_ACTION ITEM_
Once the line containing "G04 #@! TF.FileFunction,Profile,NP*" is found, copy it and each subsequent line exactly. Stop at the end of the records below.

_MATERIAL SHOWN_
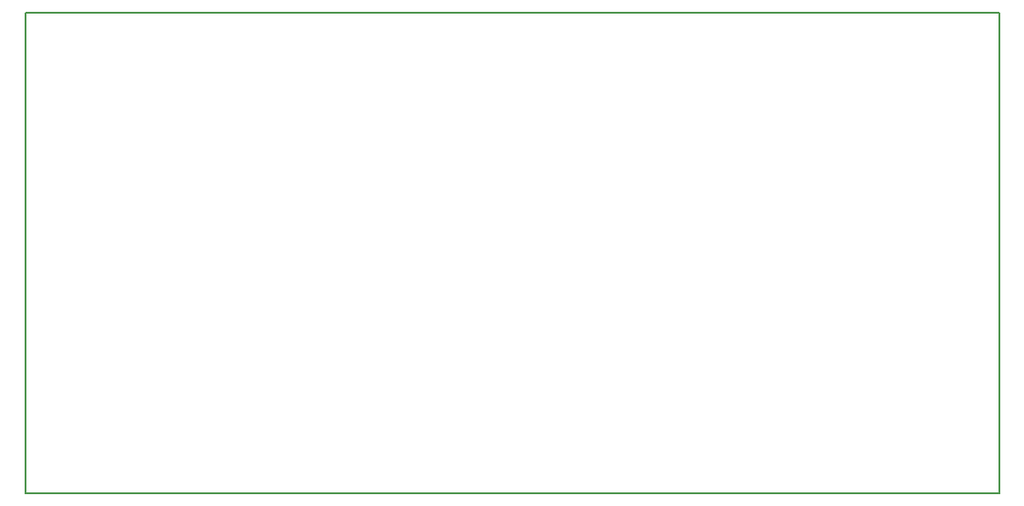
<source format=gbr>
G04 #@! TF.FileFunction,Profile,NP*
%FSLAX46Y46*%
G04 Gerber Fmt 4.6, Leading zero omitted, Abs format (unit mm)*
G04 Created by KiCad (PCBNEW 4.0.6) date 09/01/17 13:25:39*
%MOMM*%
%LPD*%
G01*
G04 APERTURE LIST*
%ADD10C,0.100000*%
%ADD11C,0.150000*%
G04 APERTURE END LIST*
D10*
D11*
X140208000Y-111760000D02*
X140208000Y-156464000D01*
X230632000Y-111760000D02*
X230632000Y-156464000D01*
X140208000Y-111760000D02*
X230632000Y-111760000D01*
X230632000Y-156464000D02*
X140208000Y-156464000D01*
M02*

</source>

_SOLVED PROBLEM_
G04 #@! TF.FileFunction,Profile,NP*
%FSLAX46Y46*%
G04 Gerber Fmt 4.6, Leading zero omitted, Abs format (unit mm)*
G04 Created by KiCad (PCBNEW 4.0.6) date 09/01/17 13:25:39*
%MOMM*%
%LPD*%
G01*
G04 APERTURE LIST*
%ADD10C,0.100000*%
%ADD11C,0.150000*%
G04 APERTURE END LIST*
D10*
D11*
X140208000Y-111760000D02*
X140208000Y-156464000D01*
X230632000Y-111760000D02*
X230632000Y-156464000D01*
X140208000Y-111760000D02*
X230632000Y-111760000D01*
X230632000Y-156464000D02*
X140208000Y-156464000D01*
M02*

</source>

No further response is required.